This Day in History (Feb. 8, 1887): Dawes Act Forces Assimilation, Leads to Massive Indian Land Theft

On this day in history, Congress passed the Dawes Act which both forced indigenous peoples to assimilate into a system of private property ownership and effectively stole millions of acres of what should have been treaty-protected lands.

Courtesy Wikimedia Commons.

The Dawes Act allowed the government to divide up communally held reservation lands into individual parcels, up to 160 acres for a head of household, according to Wikipedia.

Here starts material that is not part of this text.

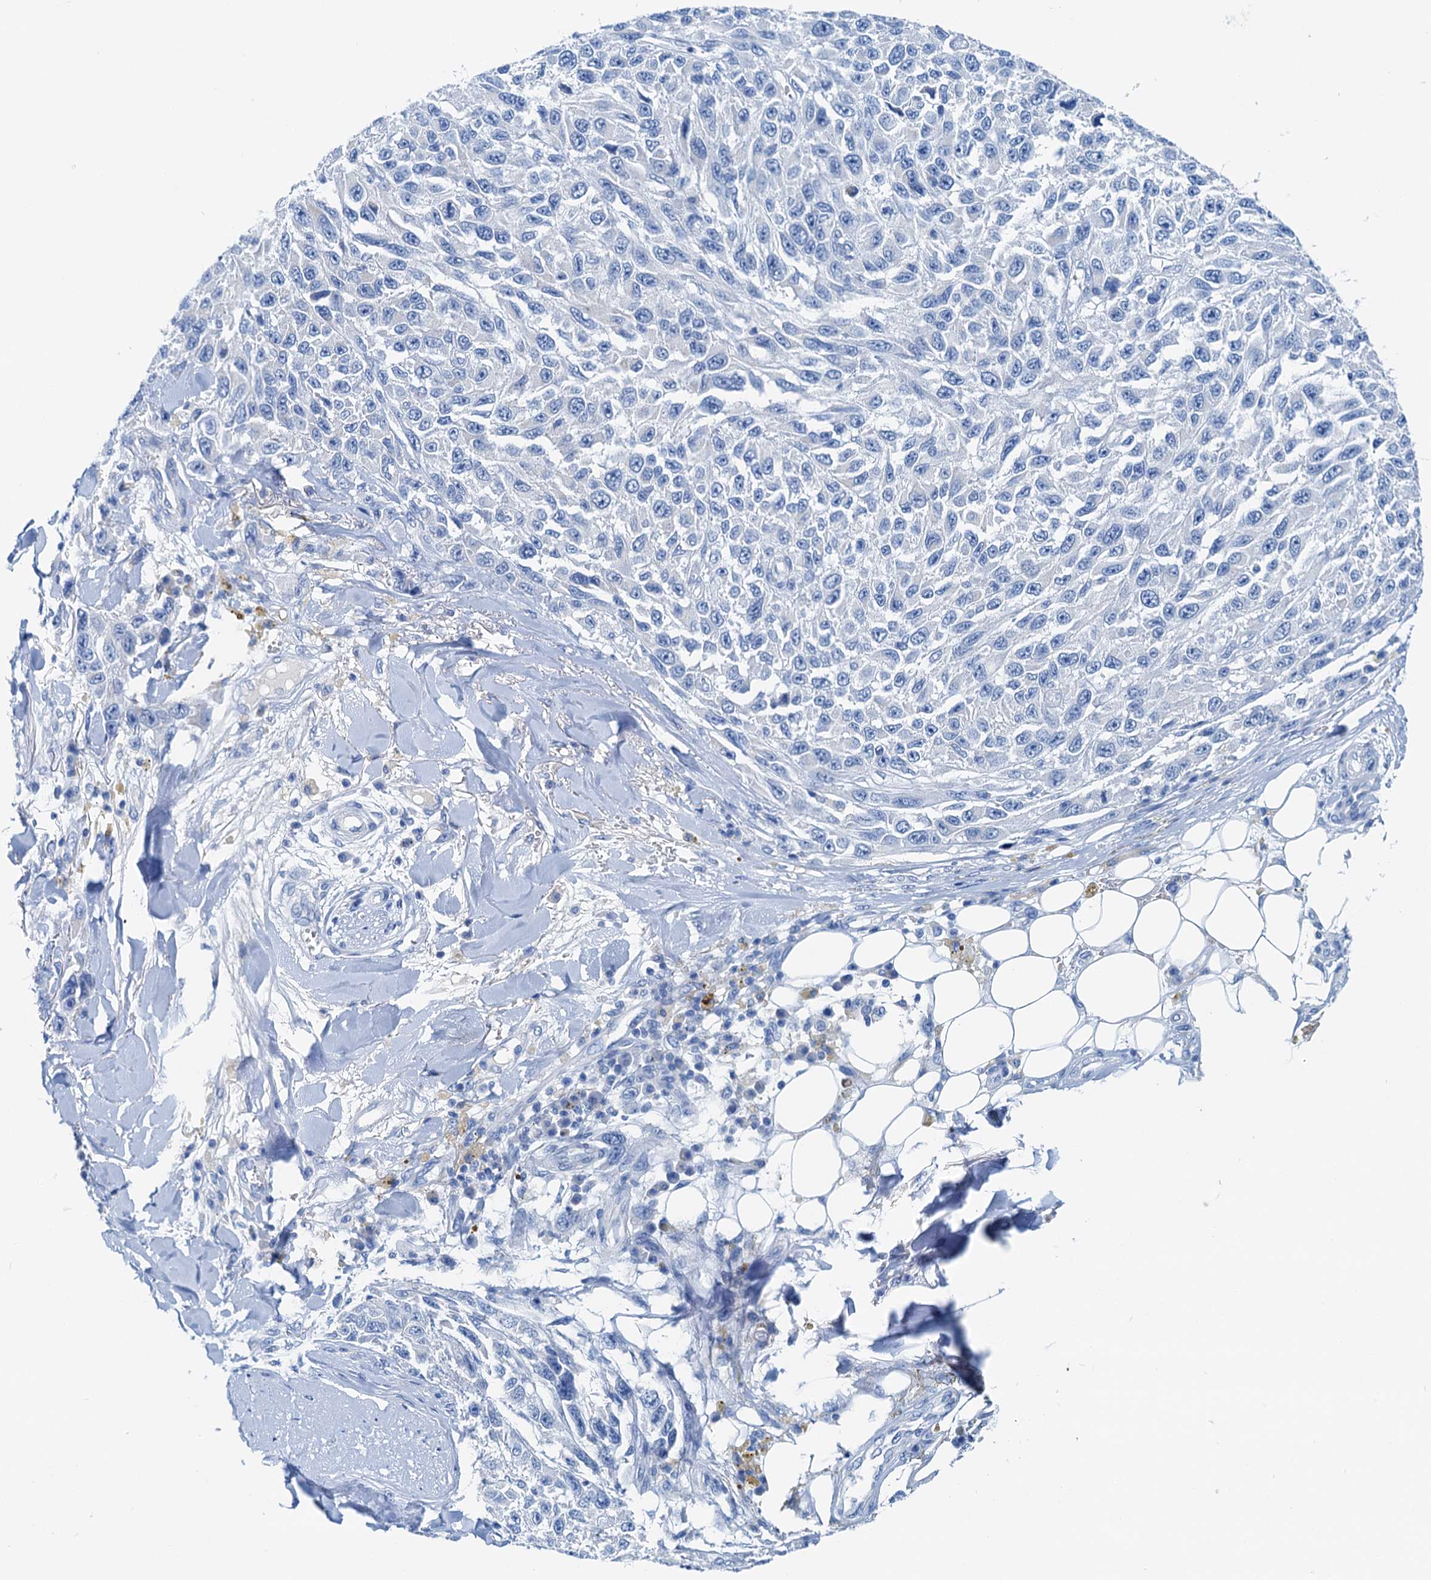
{"staining": {"intensity": "negative", "quantity": "none", "location": "none"}, "tissue": "melanoma", "cell_type": "Tumor cells", "image_type": "cancer", "snomed": [{"axis": "morphology", "description": "Normal tissue, NOS"}, {"axis": "morphology", "description": "Malignant melanoma, NOS"}, {"axis": "topography", "description": "Skin"}], "caption": "Immunohistochemical staining of melanoma demonstrates no significant positivity in tumor cells.", "gene": "KNDC1", "patient": {"sex": "female", "age": 96}}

The law’s deceit was that there was plenty of acreage left over  after individual allotments were made. The law allowed the government sell off this so-called “surplus” land.

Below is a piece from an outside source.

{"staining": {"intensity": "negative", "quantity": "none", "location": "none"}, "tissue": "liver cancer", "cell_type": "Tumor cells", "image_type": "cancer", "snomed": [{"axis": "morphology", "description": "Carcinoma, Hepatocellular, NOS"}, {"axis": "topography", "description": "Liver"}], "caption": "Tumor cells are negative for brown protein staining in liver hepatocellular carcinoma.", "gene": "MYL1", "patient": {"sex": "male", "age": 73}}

The poster to the right says it all.

For more, check out this Indian Country Today article: Native History: Dawes Act Signed Into Law to ‘Civilize’ Indians.

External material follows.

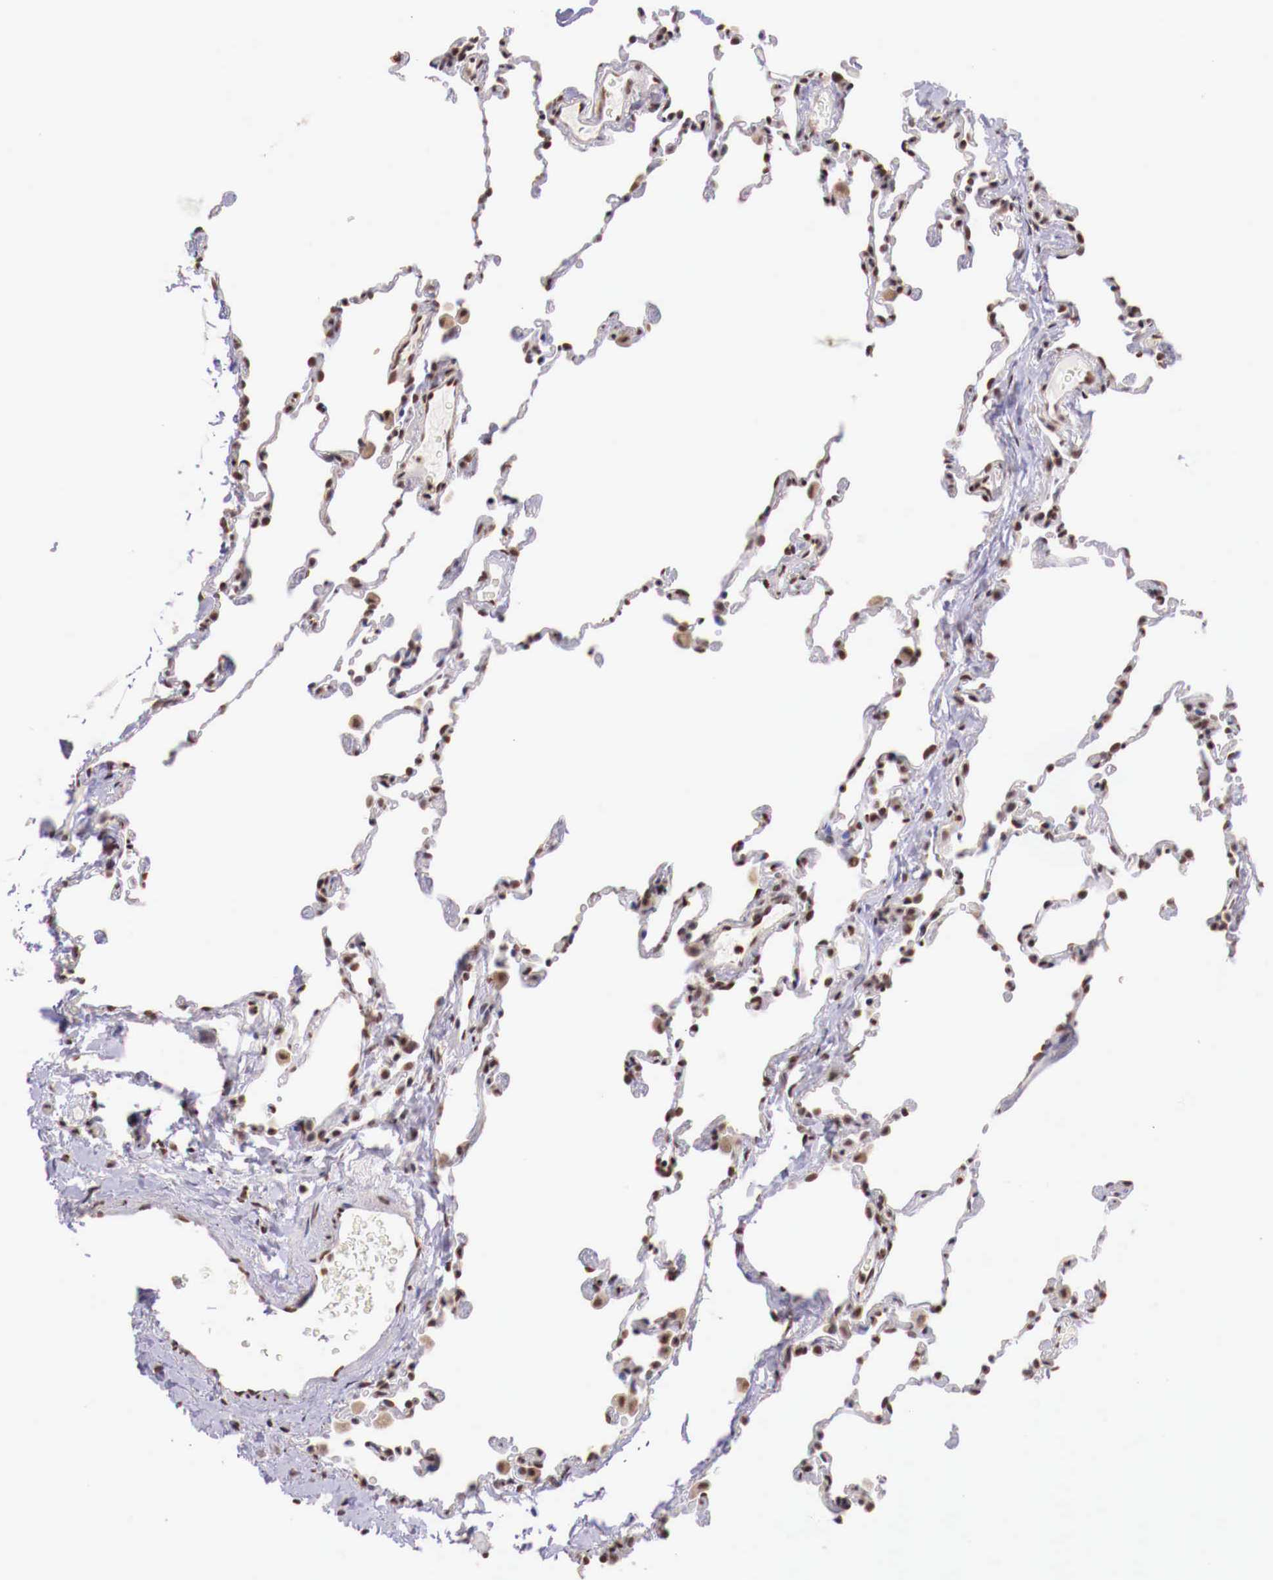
{"staining": {"intensity": "moderate", "quantity": ">75%", "location": "nuclear"}, "tissue": "lung", "cell_type": "Alveolar cells", "image_type": "normal", "snomed": [{"axis": "morphology", "description": "Normal tissue, NOS"}, {"axis": "topography", "description": "Lung"}], "caption": "Protein analysis of normal lung exhibits moderate nuclear expression in about >75% of alveolar cells.", "gene": "SP1", "patient": {"sex": "female", "age": 61}}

The act was named after Massachusetts Congressman Henry Dawes, who declared that “private property had the power to civilize,” the article said. It continued: “To be civilized, [Dawes] said, was to “wear civilized clothes, cultivate the ground, live in houses, ride in Studebaker wagons, send children to school, drink whiskey (and) own property.”

The Dawes Act would not be reversed for nearly 50 years. In 1934, President Franklin Roosevelt signed the Indian Reorganization Act. During that time, Native nations sustained massive economic losses. According to the Indian Country Today article, between 1887 and 1934, Native nations lost 90 million acres, “or about two-thirds of the 1887 land base.”

Checkerboarding

The Minnesota-based Indian Land Tenure Foundation writes that the Dawes Act: “had devastating consequences for Indian people that still endure today.” One of those impacts is “checkerboarding.”

As the Foundation explains, once intact reservation lands are now broken among multiple different owners. “Trust lands, fee lands, and lands owned by tribes, individual Indians and non-Indians are mixed together on the reservation, creating a checkerboard pattern.” It continues:

Checkerboarding seriously impairs the ability of Indian nations or individual Indians to use land to their own advantage for farming, ranching, or other economic activities that require large, contiguous sections of land. It also hampers access to lands that the tribe owns and uses in traditional ways.

The Leech Lake Band of Ojibwe in northern Minnesota is one extreme example of the Dawes Act’s damage. The Leech Lake Band and individual allotees own a mere 4 percent of the land within their historic reservation boundaries, according to a 2015 presentation by Cris Stainbrook, president of the Indian Land Tenure Foundation.